___ The records ___
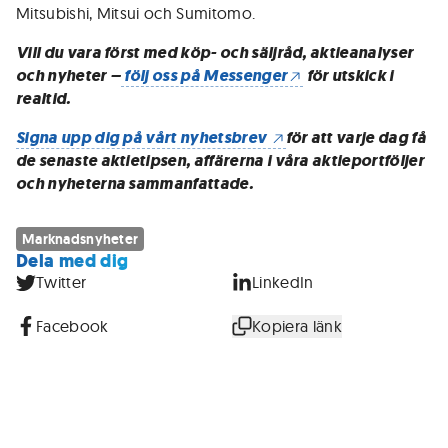
Mitsubishi, Mitsui och Sumitomo.
Vill du vara först med köp- och säljråd, aktieanalyser
och nyheter –
följ oss på Messenger
för utskick i
realtid.
Signa upp dig på vårt nyhetsbrev
för att varje dag få
de senaste aktietipsen, affärerna i våra aktieportföljer
och nyheterna sammanfattade.
Marknadsnyheter
Dela med dig
Twitter
LinkedIn
Facebook
Kopiera länk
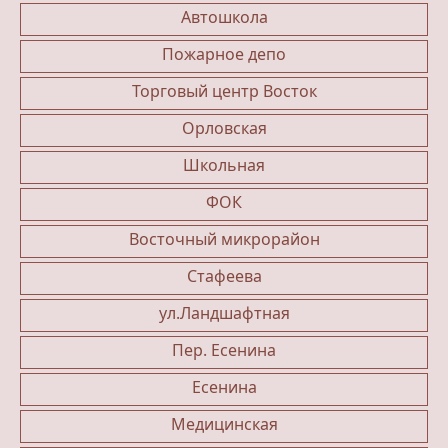
Автошкола
Пожарное депо
Торговый центр Восток
Орловская
Школьная
ФОК
Восточный микрорайон
Стафеева
ул.Ландшафтная
Пер. Есенина
Есенина
Медицинская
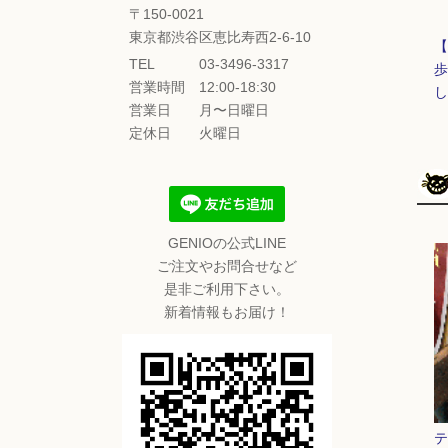
〒150-0021
東京都渋谷区恵比寿西2-6-10
【
TEL
03-3496-3317
歩
営業時間
12:00-18:30
し
営業日
月〜日曜日
定休日
火曜日
GENIOの公式LINE
ご注文やお問合せなど
是非ご利用下さい。
新着情報もお届け！
テ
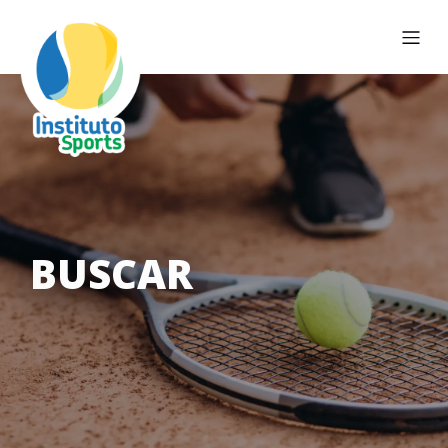
BUSCAR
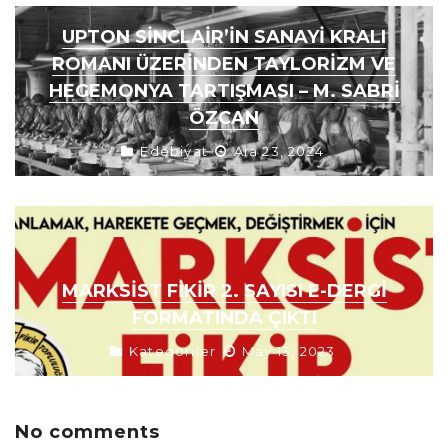
UPTON SINCLAIR’IN SANAYI KRALI
ROMANI ÜZERINDEN TAYLORIZM VE
HEGEMONYA TARTIŞMASI – M. SABRI
ÖZCAN
Edebiyat
Ara 23, 2024
MARKSIST FIKIR 2. SAYISI E-DERGI
FORMATINDA ÇIKTI
Kategoriler
May 13, 2023
No comments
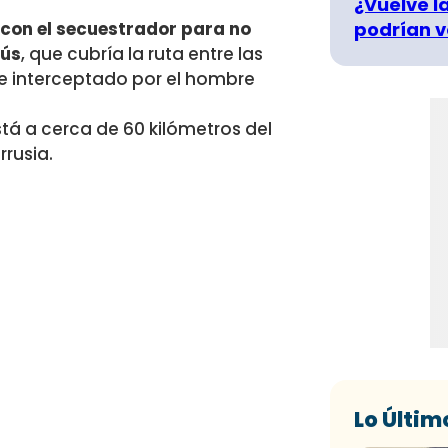
¿Vuelve la
podrían v
con el secuestrador para no
bús
, que cubría la ruta entre las
e interceptado por el hombre
tá a cerca de 60 kilómetros del
rrusia.
Lo Últim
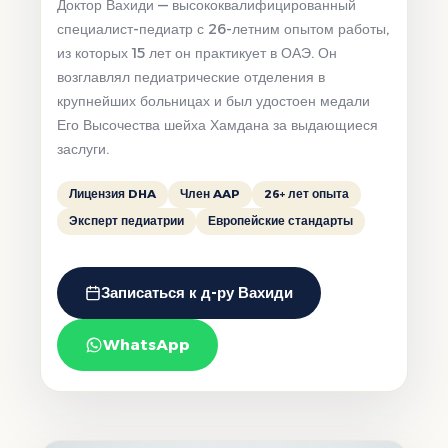
Доктор Вахиди — высококвалифицированный
специалист-педиатр с 26-летним опытом работы,
из которых 15 лет он практикует в ОАЭ. Он
возглавлял педиатрические отделения в
крупнейших больницах и был удостоен медали
Его Высочества шейха Хамдана за выдающиеся
заслуги.
Лицензия DHA
Член AAP
26+ лет опыта
Эксперт педиатрии
Европейские стандарты
Записаться к д-ру Вахиди
WhatsApp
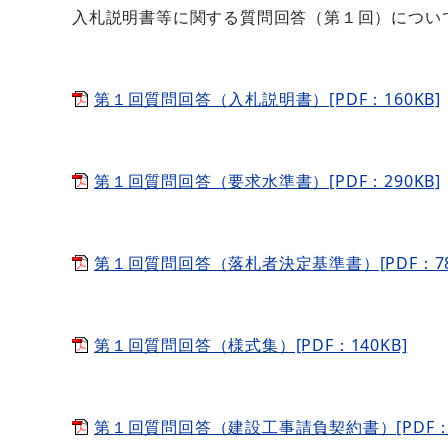
入札説明書等に関する質問回答（第１回）につい
第１回質問回答（入札説明書）[PDF：160KB]
第１回質問回答（要求水準書）[PDF：290KB]
第１回質問回答（落札者決定基準書）[PDF：78.
第１回質問回答（様式集）[PDF：140KB]
第１回質問回答（建設工事請負契約書）[PDF：76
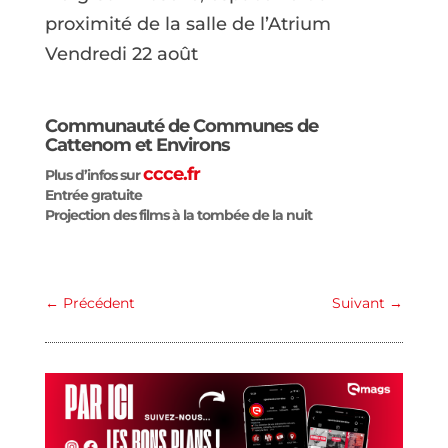
proximité de la salle de l’Atrium
Vendredi 22 août
Communauté de Communes de
Cattenom et Environs
ccce.fr
Plus d’infos sur
Entrée gratuite
Projection des films à la tombée de la nuit
←
Précédent
Suivant
→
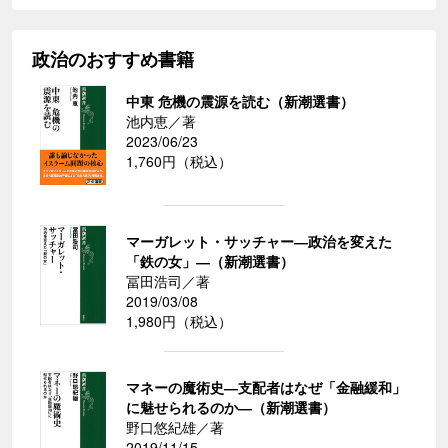
政治のおすすめ書籍
中東 危機の震源を読む（新潮選書）
池内恵／著
2023/06/23
1,760円（税込）
マーガレット・サッチャー―政治を変えた
「鉄の女」―（新潮選書）
冨田浩司／著
2019/03/08
1,980円（税込）
マネーの魔術史―支配者はなぜ「金融緩和」
に魅せられるのか―（新潮選書）
野口悠紀雄／著
2019/11/15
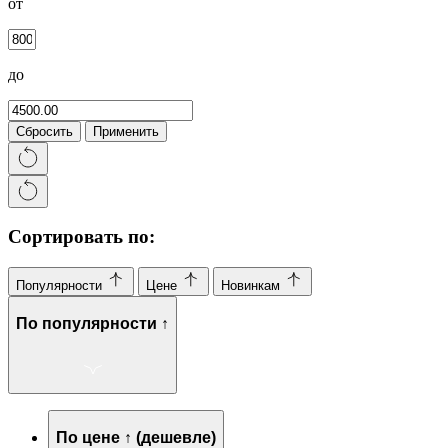
от
до
Сбросить
Применить
Сортировать по:
Популярности
Цене
Новинкам
По популярности ↑
По цене ↑ (дешевле)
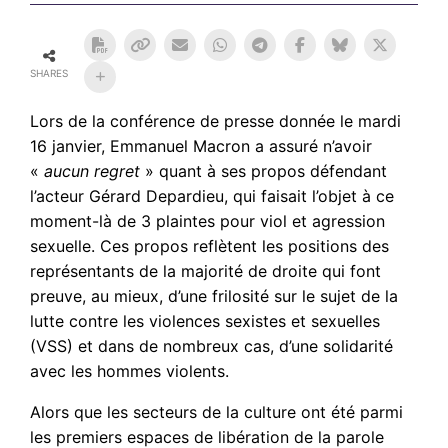
SHARES
Lors de la conférence de presse donnée le mardi
16 janvier, Emmanuel Macron a assuré n’avoir
«
aucun regret
» quant à ses propos défendant
l’acteur Gérard Depardieu, qui faisait l’objet à ce
moment-là de 3 plaintes pour viol et agression
sexuelle. Ces propos reflètent les positions des
représentants de la majorité de droite qui font
preuve, au mieux, d’une frilosité sur le sujet de la
lutte contre les violences sexistes et sexuelles
(VSS) et dans de nombreux cas, d’une solidarité
avec les hommes violents.
Alors que les secteurs de la culture ont été parmi
les premiers espaces de libération de la parole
___
[Task goal] What is needed is an exact reprint of every entry, pictures excluded.

[Solution]
Mitsubishi, Mitsui och Sumitomo.
Vill du vara först med köp- och säljråd, aktieanalyser
och nyheter –
följ oss på Messenger
för utskick i
realtid.
Signa upp dig på vårt nyhetsbrev
för att varje dag få
de senaste aktietipsen, affärerna i våra aktieportföljer
och nyheterna sammanfattade.
Marknadsnyheter
Dela med dig
Twitter
LinkedIn
Facebook
Kopiera länk
Автошкола
Пожарное депо
Торговый центр Восток
Орловская
Школьная
ФОК
Восточный микрорайон
Стафеева
ул.Ландшафтная
Пер. Есенина
Есенина
Медицинская
〒150-0021
東京都渋谷区恵比寿西2-6-10
【
TEL
03-3496-3317
歩
営業時間
12:00-18:30
し
営業日
月〜日曜日
定休日
火曜日
GENIOの公式LINE
ご注文やお問合せなど
是非ご利用下さい。
新着情報もお届け！
テ
BUSCAR
UPTON SINCLAIR’IN SANAYI KRALI
ROMANI ÜZERINDEN TAYLORIZM VE
HEGEMONYA TARTIŞMASI – M. SABRI
ÖZCAN
Edebiyat
Ara 23, 2024
MARKSIST FIKIR 2. SAYISI E-DERGI
FORMATINDA ÇIKTI
Kategoriler
May 13, 2023
No comments
¿Vuelve la
podrían v
con el secuestrador para no
bús
, que cubría la ruta entre las
e interceptado por el hombre
tá a cerca de 60 kilómetros del
rrusia.
Lo Últim
Доктор Вахиди — высококвалифицированный
специалист-педиатр с 26-летним опытом работы,
из которых 15 лет он практикует в ОАЭ. Он
возглавлял педиатрические отделения в
крупнейших больницах и был удостоен медали
Его Высочества шейха Хамдана за выдающиеся
заслуги.
Лицензия DHA
Член AAP
26+ лет опыта
Эксперт педиатрии
Европейские стандарты
Записаться к д-ру Вахиди
WhatsApp
入札説明書等に関する質問回答（第１回）につい
第１回質問回答（入札説明書）[PDF：160KB]
第１回質問回答（要求水準書）[PDF：290KB]
第１回質問回答（落札者決定基準書）[PDF：78.
第１回質問回答（様式集）[PDF：140KB]
第１回質問回答（建設工事請負契約書）[PDF：76
proximité de la salle de l’Atrium
Vendredi 22 août
Communauté de Communes de
Cattenom et Environs
ccce.fr
Plus d’infos sur
Entrée gratuite
Projection des films à la tombée de la nuit
←
Précédent
Suivant
→
政治のおすすめ書籍
中東 危機の震源を読む（新潮選書）
池内恵／著
2023/06/23
1,760円（税込）
マーガレット・サッチャー―政治を変えた
「鉄の女」―（新潮選書）
冨田浩司／著
2019/03/08
1,980円（税込）
マネーの魔術史―支配者はなぜ「金融緩和」
に魅せられるのか―（新潮選書）
野口悠紀雄／著
2019/11/15
от
до
Сбросить
Применить
Сортировать по:
Популярности
Цене
Новинкам
По популярности ↑
По цене ↑ (дешевле)
SHARES
Lors de la conférence de presse donnée le mardi
16 janvier, Emmanuel Macron a assuré n’avoir
«
aucun regret
» quant à ses propos défendant
l’acteur Gérard Depardieu, qui faisait l’objet à ce
moment-là de 3 plaintes pour viol et agression
sexuelle. Ces propos reflètent les positions des
représentants de la majorité de droite qui font
preuve, au mieux, d’une frilosité sur le sujet de la
lutte contre les violences sexistes et sexuelles
(VSS) et dans de nombreux cas, d’une solidarité
avec les hommes violents.
Alors que les secteurs de la culture ont été parmi
les premiers espaces de libération de la parole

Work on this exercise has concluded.